Creio, na minha maneira de ver e sentir, que há aqui momentos de revolta interior. Talvez... De agonia. Nota-se por vezes uma mensagem de revolta. Aliás, a sua música é um misto de emoções fortes. Há muitos ambientes e cores. Por exemplo, nos “Esponsais”, mais do que na “Fuga”, os estados de espírito de Lopes-Graça estão bem aparentes. É curioso: há momentos nesta obra de pura paz interior, uma paz quase religiosa; mas ao mesmo tempo há momentos de rudez e ansiedade.

É possível tocar Lopes-Graça sem forçar uma leitura maniqueísta?

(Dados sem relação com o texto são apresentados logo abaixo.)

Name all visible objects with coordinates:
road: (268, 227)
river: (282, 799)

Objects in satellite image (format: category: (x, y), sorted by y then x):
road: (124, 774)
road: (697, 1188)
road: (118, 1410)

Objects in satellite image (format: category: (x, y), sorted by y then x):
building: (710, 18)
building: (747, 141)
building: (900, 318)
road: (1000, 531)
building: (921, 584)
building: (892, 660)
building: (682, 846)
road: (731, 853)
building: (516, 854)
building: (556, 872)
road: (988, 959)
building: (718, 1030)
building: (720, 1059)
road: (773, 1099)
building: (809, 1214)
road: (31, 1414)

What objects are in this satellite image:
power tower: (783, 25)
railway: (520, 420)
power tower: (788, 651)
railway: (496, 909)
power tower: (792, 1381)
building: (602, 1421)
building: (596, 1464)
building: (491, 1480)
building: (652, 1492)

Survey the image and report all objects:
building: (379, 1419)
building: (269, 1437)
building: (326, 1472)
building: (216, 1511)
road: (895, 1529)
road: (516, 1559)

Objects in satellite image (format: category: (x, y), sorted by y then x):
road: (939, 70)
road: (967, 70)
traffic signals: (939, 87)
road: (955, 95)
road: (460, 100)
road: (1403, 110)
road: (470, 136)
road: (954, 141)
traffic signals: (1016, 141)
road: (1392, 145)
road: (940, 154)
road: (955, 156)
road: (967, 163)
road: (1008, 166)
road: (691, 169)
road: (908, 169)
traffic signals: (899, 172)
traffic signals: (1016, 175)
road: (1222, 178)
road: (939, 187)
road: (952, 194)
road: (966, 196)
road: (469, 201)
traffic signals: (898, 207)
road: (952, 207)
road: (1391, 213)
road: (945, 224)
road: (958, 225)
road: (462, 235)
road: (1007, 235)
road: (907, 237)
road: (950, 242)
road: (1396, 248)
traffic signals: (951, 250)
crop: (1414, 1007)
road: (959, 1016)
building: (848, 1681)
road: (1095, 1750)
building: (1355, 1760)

A dualidade existe, sem dúvida. Mas é isso que torna a sua música tão interessante. Lopes-Graça, com as suas convicções políticas, sociais, musicais, estéticas, é, no fim de tudo, humano, com tudo que isso acarreta de bom e de menos bom. E essa foi a nossa maior preocupação: trazer ao de cima o seu lado humano.